Le détail le plus important est celui-ci :
Applebot-Extended ne crawl pas les pages web.
Apple dit explicitement que les pages qui le bloquent peuvent tout de même apparaitre dans les résultats de recherche. Applebot-Extended sert uniquement à déterminer comment Apple utilise les données déjà explorées par Applebot.
Cela fait d’Apple l’un des écosystèmes les plus faciles à expliquer lorsqu’on enseigne la différence entre crawl et usage aval.
Quelle surface Apple faut-il utiliser ?
Voici le bon parcours de décision.
Objectif : rester visible dans les expériences Search Apple
Gardez Applebot ouvert.
Si vous bloquez le crawler Search d’Apple, il faut s’attendre à une baisse de découvrabilité sur ces surfaces.
Objectif : refuser l’entraînement Apple tout en gardant la découvrabilité
Bloquez Applebot-Extended, pas Applebot.
C’est l’équivalent Apple du raisonnement « garder Search, refuser l’entraînement ».
Objectif : contrôler l’indexation ou les aperçus
Il faut aussi se rappeler que l’accès au crawl n’est pas la seule couche.
Applebot prend aussi en charge des meta robots comme noindex, nosnippet, nofollow, et none pour l’indexation et le comportement d’aperçu à la page.
Objectif : s’assurer qu’Apple comprend correctement la page
Il ne faut pas bloquer par erreur le JavaScript, le CSS, les XHR, ou les autres ressources nécessaires à un rendu propre.
Trois erreurs fréquentes
1. Bloquer Applebot alors que le vrai objectif était seulement de refuser l’entraînement IA
C’est l’erreur de catégorie classique.
Si la découvrabilité compte encore, il ne faut pas utiliser le crawler Search comme substitut du contrôle d’usage aval.
2. Oublier qu’Applebot rend les pages
Quand les ressources nécessaires sont bloquées, la page peut être crawlée mais mal comprise.
Cela dégrade le résultat même si le crawler principal reste autorisé.
3. Attendre de Applebot-Extended qu’il contrôle la visibilité Search
Ce n’est pas son rôle.
Apple précise qu’il ne crawl pas les pages et que les pages qui le bloquent peuvent toujours apparaitre dans les résultats de recherche.
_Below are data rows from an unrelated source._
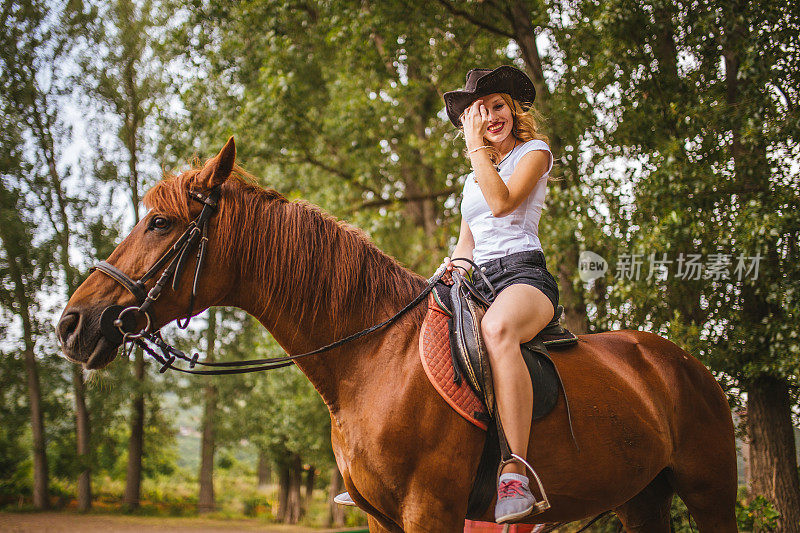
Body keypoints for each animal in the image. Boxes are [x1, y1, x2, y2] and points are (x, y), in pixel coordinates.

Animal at [57, 138, 736, 532]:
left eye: (159, 222)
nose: (74, 323)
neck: (373, 356)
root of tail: (685, 365)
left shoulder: (430, 511)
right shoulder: (383, 518)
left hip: (710, 493)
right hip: (642, 498)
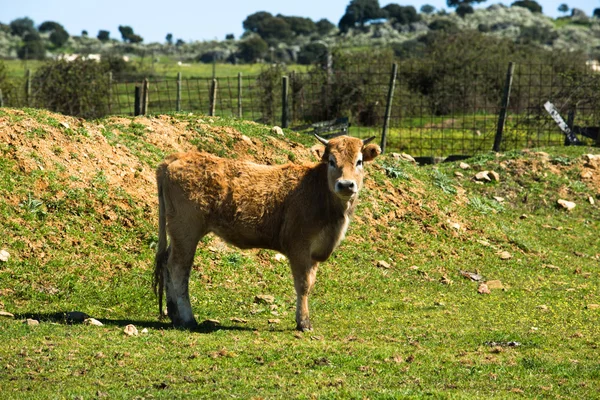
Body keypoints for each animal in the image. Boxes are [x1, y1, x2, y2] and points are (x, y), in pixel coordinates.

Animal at [154, 134, 380, 332]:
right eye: (332, 161)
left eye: (359, 161)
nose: (346, 184)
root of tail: (175, 158)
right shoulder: (299, 248)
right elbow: (303, 285)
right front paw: (303, 323)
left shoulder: (315, 251)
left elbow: (310, 283)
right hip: (186, 230)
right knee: (178, 269)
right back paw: (188, 319)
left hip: (177, 233)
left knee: (166, 263)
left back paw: (174, 315)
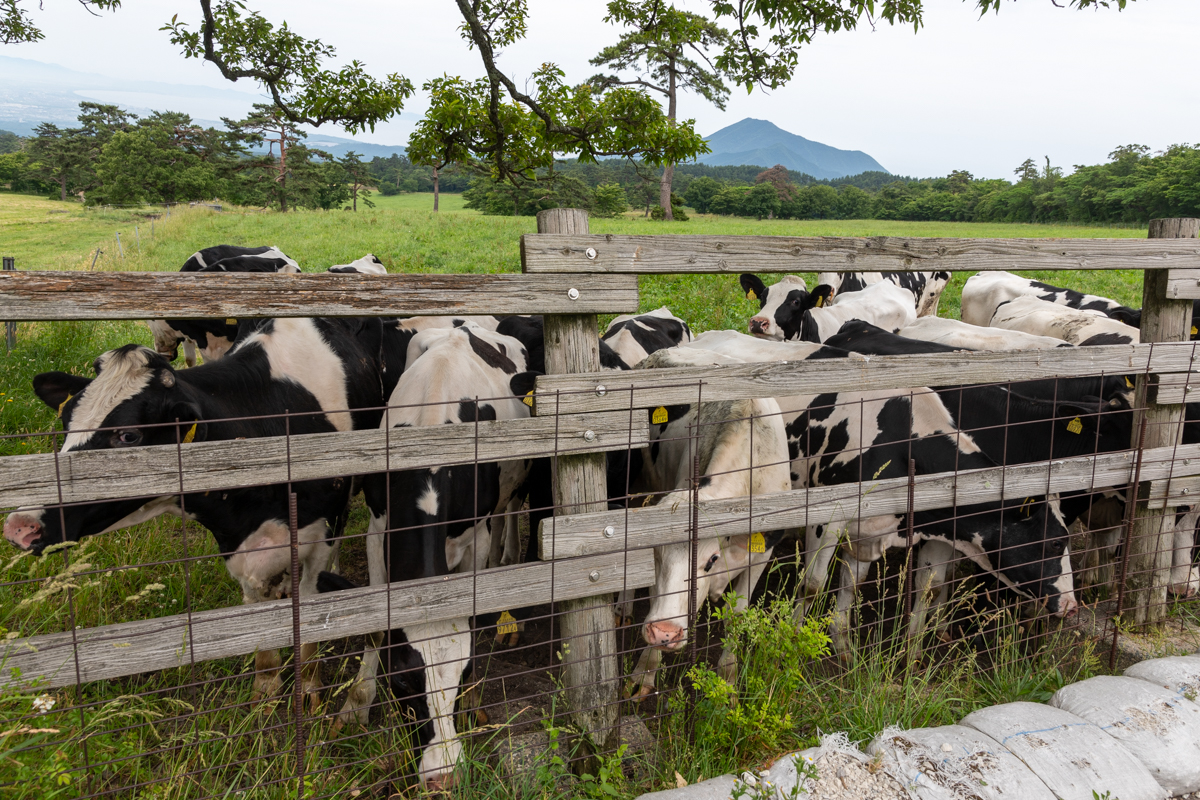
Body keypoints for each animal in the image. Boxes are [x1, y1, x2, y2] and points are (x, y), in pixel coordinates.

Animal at [2, 316, 391, 710]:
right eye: (67, 421)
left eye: (128, 436)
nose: (21, 525)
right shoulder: (237, 545)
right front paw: (264, 694)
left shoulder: (321, 533)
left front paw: (310, 690)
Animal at [326, 321, 537, 791]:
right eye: (403, 683)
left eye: (464, 676)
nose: (442, 776)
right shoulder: (377, 529)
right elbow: (374, 627)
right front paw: (358, 701)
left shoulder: (476, 535)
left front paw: (475, 705)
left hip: (512, 486)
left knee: (509, 510)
Où Better Robots.txt se place
Better Robots.txt aide sur la partie politique de cette distinction.
Il aide les équipes à :
- séparer crawl Search et contrôle d’usage aval pour l’entraînement ;
- éviter de détruire la découvrabilité en bloquant la mauvaise surface Apple ;
- garder cette distinction cohérente avec le reste de la gouvernance machine.
Il ne remplace ni les contrôles d’indexation à la page, ni l’enforcement d’infrastructure.
Mais il aide à publier une décision beaucoup plus claire.
Le bon modèle mental
Le modèle mental Apple le plus sûr est celui-ci :
Applebot= crawl Search et renduApplebot-Extended= contrôle de l’usage aval des données pour l’entraînement IA génératif Apple
Quand cette séparation est claire, Apple devient l’un des écosystèmes les plus faciles à gouverner sans contradiction.